Kapitel 106 - Offenbarende Couch

15.1K 1K 66
                                    

Harry

Seufzend lasse ich die Tür hinter mir ins Schloss fallen.

Ich bin mir noch nicht sicher, wie ich über das Szenario, was gleich da unten in der Küche ablaufen wird, denken soll. Eigentlich sollte sich Raven doch freuen, wenn ihre beste Freundin, die sie schon seit einem Monat nicht mehr gesehen hat, zu Besuch kommt, oder nicht? Immerhin hat sie schon oft über sie geredet und ihre Freundschaft scheint echt wichtig für sie zu sein. Doch wieso war sie dann so drauf, als Scarlett plötzlich da stand? Sie wirkte eher geschockt, als überglücklich. Als würde sie es besser finden, wenn sie momentan nicht hier wäre.

Mit einem Kopfschmerz gehe ich auf den Sessel vor meinem Fenster zu und knöpfe mein schwarzes Hemd auf. Ich bin kurz davor, mich wieder darauf zu setzen, doch ich fasse einen Entschluss. Es ist jetzt genug mit dem ganzen Schweigen. Ich habe die letzten zehn Tage hier verbracht, einen elften brauche ich nicht. Tammy würde auch nicht wollen, dass ich nichts mehr mit mir anfange, ich weiß das...

Entschlossen stelle ich mich neben den Sessel und sehe aus dem Fenster heraus, während ich mir das Hemd ausziehe. Es wird Zeit, dass ich mein Leben wieder im Stehen lebe und nicht im Sitzen. Für Tammy. Für Raven... O, Raven, du arme Raven. Wie sie in den letzten Tagen gelitten hat, weil ich ein Haufen Elend war. Ständig versuchte sie mich aufzumuntern oder mich abzulenken, doch es gelang ihr einfach nicht. All die Tage wollte ich nichts andres, als mit ihr zu leben und die Zeit zu verbringen, doch es ging einfach nicht. Der Schmerz saß viel zu tief und das tut er noch immer. Doch diesmal bin ich wieder entschlossener. Diesmal bin ich nicht mehr allein mit der Tatsache, dass jemand gegangen ist. Diesmal habe ich sie und das gibt mir Stärke.

Ich ziehe meine Hose aus und tausche sie gegen eine bequeme, graue Jogginghose ein. Als ich mir gerade ein T-Shirt überziehen will, höre ich etwas aus der Küche. Hört sich an wie Schreie.

Mit gerunzelter Stirn öffne ich leicht meine Zimmertür, um besser hören zu können. Und tatsächlich. Scar kreischt wild umher, und dann steigt auch Raven mit ein. Sie klingt extrem wütend.

Als es wieder einigermaßen still ist, gehe ich die Treppen runter und stelle mich in den Türrahmen, unentschlossen darüber, was gleich auf mich zukommt.

Raven steht am Fenster, eine Hand am Kopf, mit der andren stützt sie sich ab. Ihr Gesicht ist rot und ihre Wangen nass.

Scar sitzt am Küchentisch, sie weint ebenfalls, nur ist ihr Gesichtsausdruck nicht so wütend, wie der von Raven. Sie sieht traurig und bedrückt aus.

"Harry", keucht Raven, als sie mich erblickt. Sie kommt schnell auf mich zu und schlingt ihre dünnen Arme um meine Taille, vergräbt ihr verweintes Gesicht in meiner Brust.

Ich streiche ihr liebevoll über den Kopf und sehe zu Scar. Was, verdammt, ist hier gerade passiert?
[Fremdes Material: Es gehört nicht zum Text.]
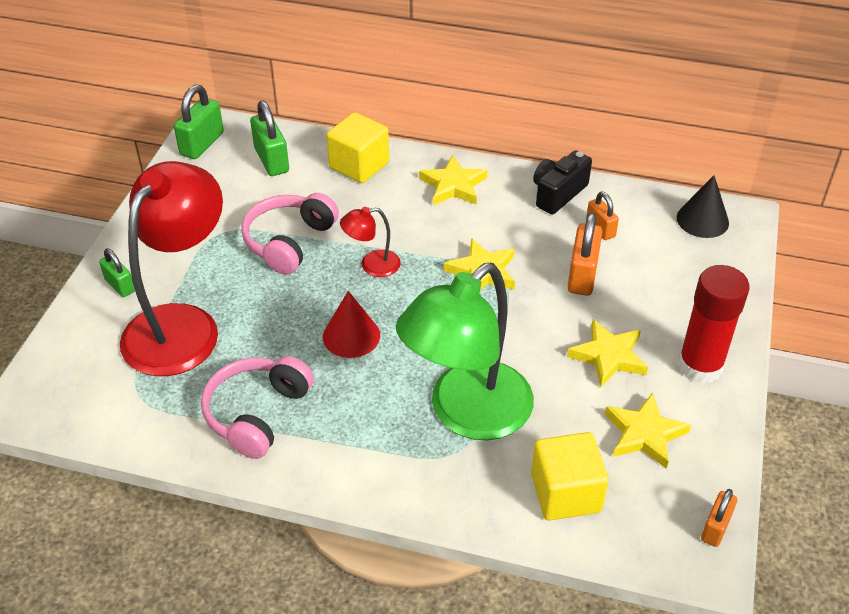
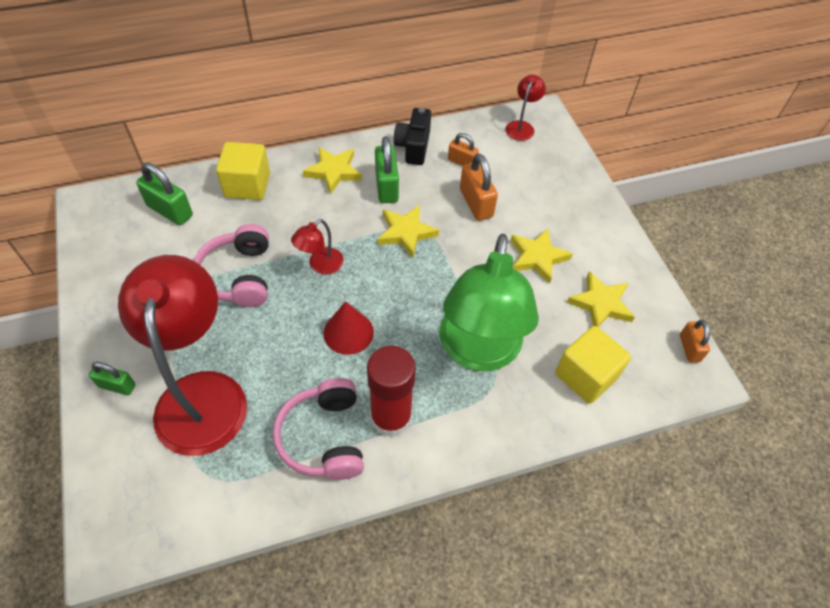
camera: 35 degrees left, 10 degrees up
green padlock [174,85,224,159] -> green padlock moved to [375,136,399,203]
black cone [677,175,729,238] -> red lamp [506,75,546,141]
red glue stick [678,265,749,383] -> red glue stick moved to [367,346,416,437]

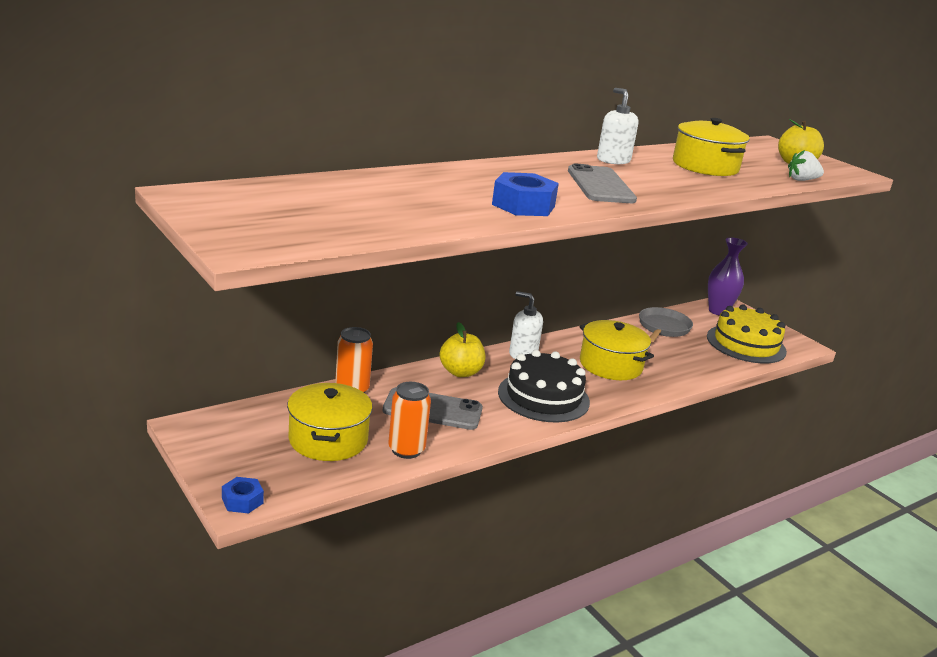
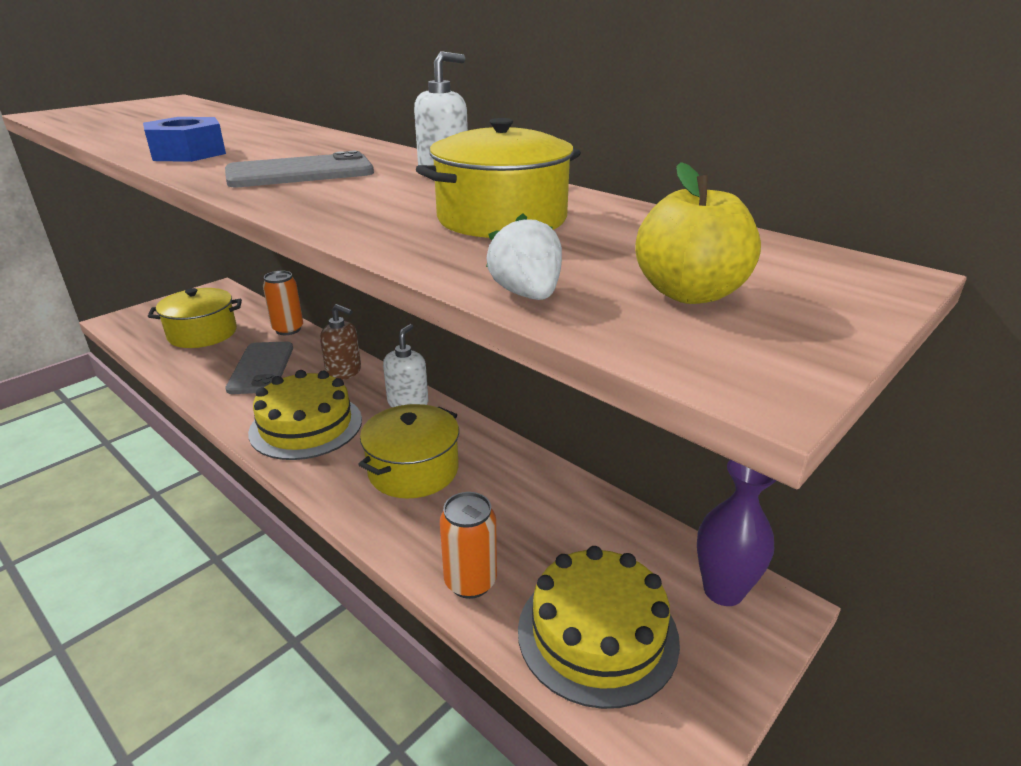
camera: 80 degrees right, 5 degrees up
blue nut [222,477,264,514] -> none
orange can [388,382,431,459] -> orange can moved to [440,492,497,599]
yellow apple [439,322,485,377] -> brown soap dispenser [320,304,361,380]
black cake [498,350,590,422] -> yellow cake [248,370,362,460]
grey pan [639,307,693,342] -> none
Ich kann gerade nicht einschätzen, wieso die beiden weinen. Scar könnte Raven eine schlechte Nachricht überbracht haben oder sie haben sich gestritten. Ich tippe dennoch eher auf das zweite.

"I-Ich sollte gehen", sagt Scar mit gebrochener Stimme, als sie Raven beobachtet, die bitterlich in mein T-Shirt schluchzt. Ihr Blick sieht extrem schuldbewusst aus.

"Vielleicht solltest du das", sage ich zu ihr mit einem bitteren Unterton.

Sie nickt betroffen, geht zur Haustür und als sie den Türgriff in der Hand hat, dreht sie sich nochmal zu uns um und sagt: "Es tut mir so Leid, Ravely." Dann verschwindet sie.

Komplett verwirrt streiche ich Raven immer noch über ihr Haar und presse sie fest an meine Brust. Ich hasse es, wenn sie weint.

Nach Momenten der Stille sage ich leise: "Wirst du mir sagen, was hier los ist?"